2. die Säumnisbeschwerde zurückzuweisen oder abzuweisen ist.

(3) Der Beschwerdeführer hat die Durchführung einer Verhandlung in der Beschwerde oder im Vorlageantrag zu beantragen. Den sonstigen Parteien ist Gelegenheit zu geben, binnen angemessener, zwei Wochen nicht übersteigender Frist einen Antrag auf Durchführung einer Verhandlung zu stellen. Ein Antrag auf Durchführung einer Verhandlung kann nur mit Zustimmung der anderen Parteien zurückgezogen werden.

(4) Soweit durch Bundes- oder Landesgesetz nicht anderes bestimmt ist, kann das Verwaltungsgericht ungeachtet eines Parteiantrags von einer Verhandlung absehen, wenn die Akten erkennen lassen, dass die mündliche Erörterung eine weitere Klärung der Rechtssache nicht erwarten lässt, und einem Entfall der Verhandlung weder Art. 6 Abs. 1 der Konvention zum Schutze der Menschenrechte und Grundfreiheiten, BGBl. Nr. 210/1958, noch Art. 47 der Charta der Grundrechte der Europäischen Union, ABl. Nr. C 83 vom S. 389 entgegenstehen.

(5) ..."

Im gegenständlichen Fall führten die revisionswerbenden Parteien in ihrer noch an die Aufsichtsbehörde gerichteten Vorstellung (die ab als Beschwerde an das LVwG zu werten ist) aus, ihr Vorbringen in Bezug auf die bescheidwidrige Ausführung des Bauvorhabens sei völlig außer Acht gelassen worden, die Verletzung der Abstandsvorschriften sei infolge einer bescheidwidrigen Ausführung des Objektes erfolgt und die tatsächliche Ausführung des Objektes entspreche keineswegs den bewilligten Baumaßnahmen.
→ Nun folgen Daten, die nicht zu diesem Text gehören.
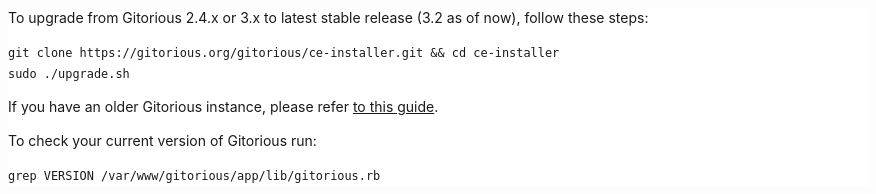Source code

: To upgrade from Gitorious 2.4.x or 3.x to latest stable release (3.2 as of now), follow these steps:

    git clone https://gitorious.org/gitorious/ce-installer.git && cd ce-installer
    sudo ./upgrade.sh

If you have an older Gitorious instance, please refer [to this guide](https://gitorious.org/gitorious/pages/Upgrading).

To check your current version of Gitorious run:

    grep VERSION /var/www/gitorious/app/lib/gitorious.rb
Im Hinblick auf dieses sachverhaltsbezogene Vorbringen der revisionswerbenden Parteien hätte das LVwG eine mündliche Verhandlung durchzuführen gehabt. Die Durchführung einer mündlichen Verhandlung ohne Parteiantrag gemäß § 24 Abs. 1 VwGVG steht nämlich nicht im Belieben, sondern im pflichtgemäßen Ermessen des Verwaltungsgerichtes (vgl. das hg. Erkenntnis vom , Zl. Ra 2014/21/0019). Davon, dass (im Sinn des § 24 Abs. 4 VwGVG) eine weitere Klärung der Rechtssache durch die mündliche Erörterung nicht zu erwarten war, konnte im vorliegenden Fall nicht ausgegangen werden, zumal auch im angefochtenen Erkenntnis nicht nachvollziehbar dargelegt wurde, auf Grund welcher Ermittlungsergebnisse von der Einhaltung der Mindestabstände unter Zugrundelegung des Bescheides des Bürgermeisters der Gemeinde S vom auszugehen sei.

Das angefochtene Erkenntnis war daher schon auf Grund der unterlassenen Durchführung einer mündlichen Verhandlung gemäß § 42 Abs. 2 Z 3 lit. c VwGG wegen Rechtswidrigkeit infolge Verletzung von Verfahrensvorschriften aufzuheben, ohne dass auf das weitere Revisionsvorbringen einzugehen war.

Angesichts dessen konnte die Durchführung der von den mitbeteiligten Parteien beantragten mündlichen Verhandlung gemäß § 39 Abs. 2 Z 3 VwGG unterbleiben.

Die Kostenentscheidung gründet sich auf die §§ 47 ff VwGG iVm der VwGH-Aufwandersatzverordnung 2014.